Pendant ce temps, les affaires plongent. En septembre 2013, le juge d’instruction ordonne que les comptes bancaires des sociétés commerciales dans lesquelles l’accusé dispose de la signature soient bloqués. Le vaisseau amiral de l’empire, la Commercial Bank of Cameroon (CBC), est placé sous administration provisoire par la Commission bancaire de l’Afrique centrale (Cobac). Devant les juges, les dirigeants de la CBC et de Capital Financial Holding accablent leur patron déchu. Attirés par l’odeur du sang, les milieux d’affaires se ruent sur les entreprises Fotso. En recherche de liquidités, le patriarche vend plusieurs d’entre elles. Son empire n’est déjà plus.
Victor Fotso fut effondré d’apprendre l’aggravation du cancer dont souffrait Yves-Michel.
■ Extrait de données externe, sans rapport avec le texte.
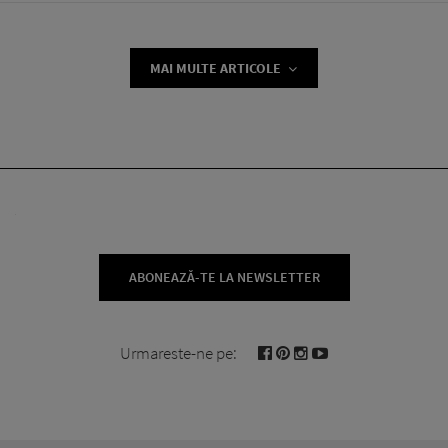
MAI MULTE ARTICOLE
ABONEAZĂ-TE LA NEWSLETTER
Urmareste-ne pe: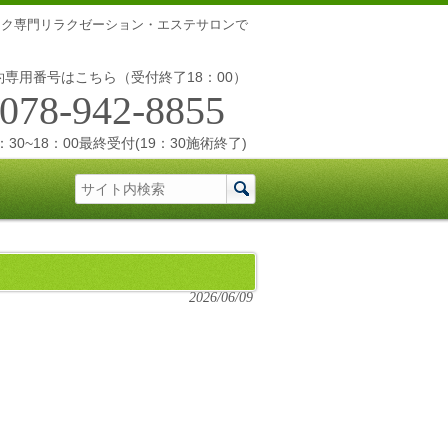
ニック専門リラクゼーション・エステサロンで
約専用番号はこちら（受付終了18：00）
078-942-8855
30~18：00最終受付(19：30施術終了)
2026/06/09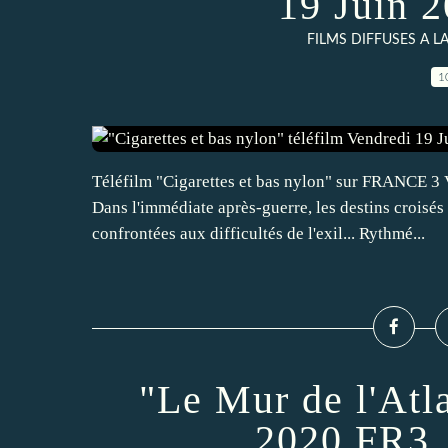
19 Juin 
FILMS DIFFUSES A LA
1
Téléfilm "Cigarettes et bas nylon" sur FRANCE 
Dans l'immédiate après-guerre, les destins croisés 
confrontées aux difficultés de l'exil... Rythmé...
"Le Mur de l'Atl
2020 FR3, 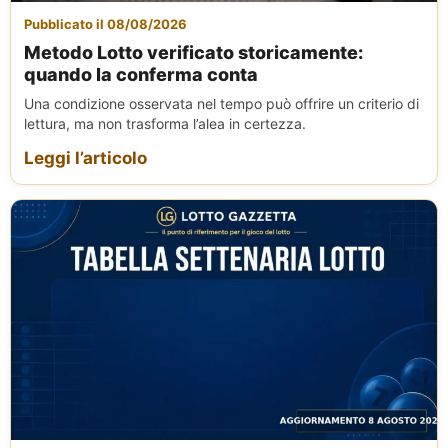
Pubblicato il 08/08/2026
Metodo Lotto verificato storicamente:
quando la conferma conta
Una condizione osservata nel tempo può offrire un criterio di
lettura, ma non trasforma l’alea in certezza.
Leggi l’articolo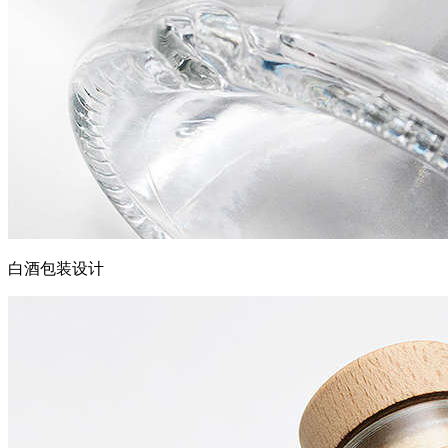
白酒包装设计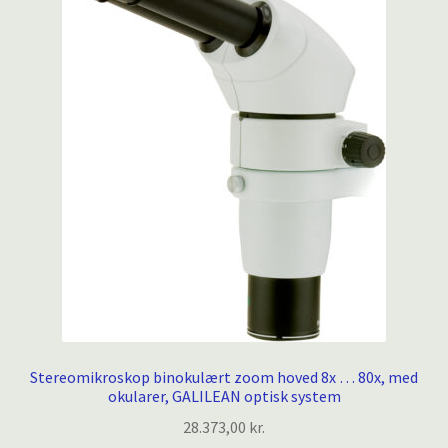
Stereomikroskop binokulært zoom hoved 8x … 80x, med
okularer, GALILEAN optisk system
28.373,00
kr.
Conscient que son fils, condamné à la prison à perpétuité, mourrait s’il ne recevait pas les soins appropriés, il plaida sa cause auprès de Paul Biya et obtint qu’il soit évacué vers un hôpital marocain en août 2019. En gage de loyauté, le nonagénaire accepta de se représenter à la mairie de Bandjoun, en février 2020, pour éviter que la commune ne tombe entre les mains de l’opposition, et fit campagne sur un lit d’hôpital.
Il fut élu, bien sûr, et après son décès c’est une autre de ses filles, Nicky Love, qui fut choisie pour le remplacer avec l’appui du chef de l’État (elle était jusqu’à présent l’une des adjointes au maire). Quant à Yves-Michel, pas encore remis, il est toujours soigné à Casablanca. « Victor voulait faire libérer son fils et partir avant lui », conclut un proche de la famille. C’est chose faite.
Avec le décès du patriarche Victor Fotso, survenu à la fin de mars 2020, s’achève le long déclin d’un empire familial jadis tout-puissant qui n’a pas fini de s’entre-déchirer.
C’est une lettre, publiée sur les réseaux sociaux, qui dit la douleur mais aussi l’amertume d’une fille qui pleure son père, Victor Fotso, décédé le 20 mars dernier à l’âge de 94 ans. « Papa, tu n’as pas eu la fin que tu méritais, écrit Christelle Nadia Fotso. Mourir dans un hôpital parisien en pleine pandémie du coronavirus, loin du Cameroun, de Bandjoun et des tiens, agonisant seul, mal entouré tel que tu l’étais depuis que l’âge t’avait rattrapé… »
Bien sûr, Christelle Nadia Fotso rend hommage au patriarche révéré et à l’oligarque admiré, qui bâtit un empire industriel et financier classé, jusqu’à son déclin, parmi les plus grandes fortunes d’Afrique subsaharienne. Mais elle ne peut cacher son ressentiment à l’égard de ce père absent, polygame, fondateur d’une famille comptant une centaine d’enfants. À l’égard aussi de ceux qui ont accompagné ses dernières années, à Bandjoun – fief des Fotso où il passait le plus clair de son temps – et en France. Directement visés : sa demi-sœur Laure et le mari de cette dernière, l’ancien footballeur Geremi Njitap.
Le poids de cette filiation, de cette famille et de ses querelles est si lourd que Christelle Nadia Fotso a choisi d’aller exercer son métier d’avocate à Washington, aux États-Unis. « Victor Fotso est mort de chagrin, dévasté par la destruction de l’œuvre de sa vie, en spectateur désespéré de l’explosion de sa famille », ajoute un membre du clan. Il faut dire que tous les ingrédients étaient réunis pour que la saga des Fotso se finisse en tragédie grecque : beaucoup d’argent, un portefeuille d’entreprises amaigri mais convoité, une liste interminable d’héritiers, et ce qu’il faut de sordide, avec l’incarcération puis la maladie d’Yves-Michel, ce fils adoré dont Victor avait rêvé qu’il lui succède.